Requirement: The reply should consist of the full listing, written out exactly.

*** Opening Extracted information ***

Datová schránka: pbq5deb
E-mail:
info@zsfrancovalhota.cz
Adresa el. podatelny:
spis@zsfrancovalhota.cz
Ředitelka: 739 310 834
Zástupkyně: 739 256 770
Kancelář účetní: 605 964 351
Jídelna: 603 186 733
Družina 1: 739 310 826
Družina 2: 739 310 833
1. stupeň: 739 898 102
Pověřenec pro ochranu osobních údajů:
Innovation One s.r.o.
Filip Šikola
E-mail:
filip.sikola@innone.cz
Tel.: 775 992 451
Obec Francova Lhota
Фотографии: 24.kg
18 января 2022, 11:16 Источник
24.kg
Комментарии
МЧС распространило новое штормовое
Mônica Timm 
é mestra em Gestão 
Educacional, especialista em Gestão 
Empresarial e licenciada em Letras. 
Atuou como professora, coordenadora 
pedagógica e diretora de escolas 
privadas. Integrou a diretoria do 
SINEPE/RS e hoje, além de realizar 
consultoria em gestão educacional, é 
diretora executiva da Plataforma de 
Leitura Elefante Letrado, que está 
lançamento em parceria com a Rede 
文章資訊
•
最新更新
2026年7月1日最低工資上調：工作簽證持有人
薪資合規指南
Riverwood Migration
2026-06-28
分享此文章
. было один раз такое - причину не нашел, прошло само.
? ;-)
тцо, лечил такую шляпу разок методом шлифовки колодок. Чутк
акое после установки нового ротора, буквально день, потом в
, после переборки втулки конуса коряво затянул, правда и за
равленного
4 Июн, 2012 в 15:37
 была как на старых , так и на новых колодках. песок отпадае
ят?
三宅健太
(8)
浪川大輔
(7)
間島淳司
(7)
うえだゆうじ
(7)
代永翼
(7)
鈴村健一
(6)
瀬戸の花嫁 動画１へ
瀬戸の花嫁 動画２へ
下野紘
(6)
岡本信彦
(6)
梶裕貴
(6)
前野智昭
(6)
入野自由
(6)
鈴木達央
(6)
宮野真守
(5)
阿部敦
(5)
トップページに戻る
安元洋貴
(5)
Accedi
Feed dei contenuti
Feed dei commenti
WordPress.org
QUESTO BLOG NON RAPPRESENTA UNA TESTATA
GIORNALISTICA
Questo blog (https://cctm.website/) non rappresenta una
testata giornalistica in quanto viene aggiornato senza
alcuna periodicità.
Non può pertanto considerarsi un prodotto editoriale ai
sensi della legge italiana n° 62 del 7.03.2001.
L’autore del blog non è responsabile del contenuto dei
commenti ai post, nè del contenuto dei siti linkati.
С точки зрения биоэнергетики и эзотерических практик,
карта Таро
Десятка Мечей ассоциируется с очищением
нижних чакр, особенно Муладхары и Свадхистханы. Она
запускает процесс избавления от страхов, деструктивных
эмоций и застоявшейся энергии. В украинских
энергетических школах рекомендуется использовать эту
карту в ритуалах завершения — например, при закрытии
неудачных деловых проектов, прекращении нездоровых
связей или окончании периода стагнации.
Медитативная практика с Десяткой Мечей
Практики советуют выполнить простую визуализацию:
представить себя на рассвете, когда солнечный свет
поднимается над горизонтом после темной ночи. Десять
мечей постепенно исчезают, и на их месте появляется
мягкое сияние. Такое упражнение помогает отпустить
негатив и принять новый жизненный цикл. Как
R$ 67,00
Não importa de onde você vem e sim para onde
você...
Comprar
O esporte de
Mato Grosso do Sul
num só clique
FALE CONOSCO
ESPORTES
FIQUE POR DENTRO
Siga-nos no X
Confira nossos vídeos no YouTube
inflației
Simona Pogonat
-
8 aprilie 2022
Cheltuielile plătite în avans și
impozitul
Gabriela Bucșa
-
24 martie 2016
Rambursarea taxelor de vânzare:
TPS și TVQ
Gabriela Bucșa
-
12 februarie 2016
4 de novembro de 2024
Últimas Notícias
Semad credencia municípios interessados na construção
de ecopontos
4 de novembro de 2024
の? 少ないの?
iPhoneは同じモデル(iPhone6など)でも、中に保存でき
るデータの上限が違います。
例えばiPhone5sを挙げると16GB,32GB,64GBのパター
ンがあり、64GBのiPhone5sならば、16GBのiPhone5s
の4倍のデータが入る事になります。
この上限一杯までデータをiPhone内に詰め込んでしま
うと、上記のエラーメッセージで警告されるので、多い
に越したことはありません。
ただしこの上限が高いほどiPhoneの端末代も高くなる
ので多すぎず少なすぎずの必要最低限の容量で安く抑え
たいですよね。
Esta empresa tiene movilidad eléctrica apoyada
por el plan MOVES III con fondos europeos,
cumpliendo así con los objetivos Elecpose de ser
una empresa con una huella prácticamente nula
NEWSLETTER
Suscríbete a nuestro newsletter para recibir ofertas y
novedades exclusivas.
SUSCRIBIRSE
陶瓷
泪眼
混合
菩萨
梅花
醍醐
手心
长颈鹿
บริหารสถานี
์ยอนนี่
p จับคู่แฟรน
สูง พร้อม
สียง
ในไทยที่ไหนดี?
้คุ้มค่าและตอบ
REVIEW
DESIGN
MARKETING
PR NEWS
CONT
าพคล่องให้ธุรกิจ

*** Closing Extracted information ***

Task answer:
Datová schránka: pbq5deb
E-mail:
info@zsfrancovalhota.cz
Adresa el. podatelny:
spis@zsfrancovalhota.cz
Ředitelka: 739 310 834
Zástupkyně: 739 256 770
Kancelář účetní: 605 964 351
Jídelna: 603 186 733
Družina 1: 739 310 826
Družina 2: 739 310 833
1. stupeň: 739 898 102
Pověřenec pro ochranu osobních údajů:
Innovation One s.r.o.
Filip Šikola
E-mail:
filip.sikola@innone.cz
Tel.: 775 992 451
Obec Francova Lhota
Фотографии: 24.kg
18 января 2022, 11:16 Источник
24.kg
Комментарии
МЧС распространило новое штормовое
Mônica Timm 
é mestra em Gestão 
Educacional, especialista em Gestão 
Empresarial e licenciada em Letras. 
Atuou como professora, coordenadora 
pedagógica e diretora de escolas 
privadas. Integrou a diretoria do 
SINEPE/RS e hoje, além de realizar 
consultoria em gestão educacional, é 
diretora executiva da Plataforma de 
Leitura Elefante Letrado, que está 
lançamento em parceria com a Rede 
文章資訊
•
最新更新
2026年7月1日最低工資上調：工作簽證持有人
薪資合規指南
Riverwood Migration
2026-06-28
分享此文章
. было один раз такое - причину не нашел, прошло само.
? ;-)
тцо, лечил такую шляпу разок методом шлифовки колодок. Чутк
акое после установки нового ротора, буквально день, потом в
, после переборки втулки конуса коряво затянул, правда и за
равленного
4 Июн, 2012 в 15:37
 была как на старых , так и на новых колодках. песок отпадае
ят?
三宅健太
(8)
浪川大輔
(7)
間島淳司
(7)
うえだゆうじ
(7)
代永翼
(7)
鈴村健一
(6)
瀬戸の花嫁 動画１へ
瀬戸の花嫁 動画２へ
下野紘
(6)
岡本信彦
(6)
梶裕貴
(6)
前野智昭
(6)
入野自由
(6)
鈴木達央
(6)
宮野真守
(5)
阿部敦
(5)
トップページに戻る
安元洋貴
(5)
Accedi
Feed dei contenuti
Feed dei commenti
WordPress.org
QUESTO BLOG NON RAPPRESENTA UNA TESTATA
GIORNALISTICA
Questo blog (https://cctm.website/) non rappresenta una
testata giornalistica in quanto viene aggiornato senza
alcuna periodicità.
Non può pertanto considerarsi un prodotto editoriale ai
sensi della legge italiana n° 62 del 7.03.2001.
L’autore del blog non è responsabile del contenuto dei
commenti ai post, nè del contenuto dei siti linkati.
С точки зрения биоэнергетики и эзотерических практик,
карта Таро
Десятка Мечей ассоциируется с очищением
нижних чакр, особенно Муладхары и Свадхистханы. Она
запускает процесс избавления от страхов, деструктивных
эмоций и застоявшейся энергии. В украинских
энергетических школах рекомендуется использовать эту
карту в ритуалах завершения — например, при закрытии
неудачных деловых проектов, прекращении нездоровых
связей или окончании периода стагнации.
Медитативная практика с Десяткой Мечей
Практики советуют выполнить простую визуализацию:
представить себя на рассвете, когда солнечный свет
поднимается над горизонтом после темной ночи. Десять
мечей постепенно исчезают, и на их месте появляется
мягкое сияние. Такое упражнение помогает отпустить
негатив и принять новый жизненный цикл. Как
R$ 67,00
Não importa de onde você vem e sim para onde
você...
Comprar
O esporte de
Mato Grosso do Sul
num só clique
FALE CONOSCO
ESPORTES
FIQUE POR DENTRO
Siga-nos no X
Confira nossos vídeos no YouTube
inflației
Simona Pogonat
-
8 aprilie 2022
Cheltuielile plătite în avans și
impozitul
Gabriela Bucșa
-
24 martie 2016
Rambursarea taxelor de vânzare:
TPS și TVQ
Gabriela Bucșa
-
12 februarie 2016
4 de novembro de 2024
Últimas Notícias
Semad credencia municípios interessados na construção
de ecopontos
4 de novembro de 2024
の? 少ないの?
iPhoneは同じモデル(iPhone6など)でも、中に保存でき
るデータの上限が違います。
例えばiPhone5sを挙げると16GB,32GB,64GBのパター
ンがあり、64GBのiPhone5sならば、16GBのiPhone5s
の4倍のデータが入る事になります。
この上限一杯までデータをiPhone内に詰め込んでしま
うと、上記のエラーメッセージで警告されるので、多い
に越したことはありません。
ただしこの上限が高いほどiPhoneの端末代も高くなる
ので多すぎず少なすぎずの必要最低限の容量で安く抑え
たいですよね。
Esta empresa tiene movilidad eléctrica apoyada
por el plan MOVES III con fondos europeos,
cumpliendo así con los objetivos Elecpose de ser
una empresa con una huella prácticamente nula
NEWSLETTER
Suscríbete a nuestro newsletter para recibir ofertas y
novedades exclusivas.
SUSCRIBIRSE
陶瓷
泪眼
混合
菩萨
梅花
醍醐
手心
长颈鹿
บริหารสถานี
์ยอนนี่
p จับคู่แฟรน
สูง พร้อม
สียง
ในไทยที่ไหนดี?
้คุ้มค่าและตอบ
REVIEW
DESIGN
MARKETING
PR NEWS
CONT
าพคล่องให้ธุรกิจ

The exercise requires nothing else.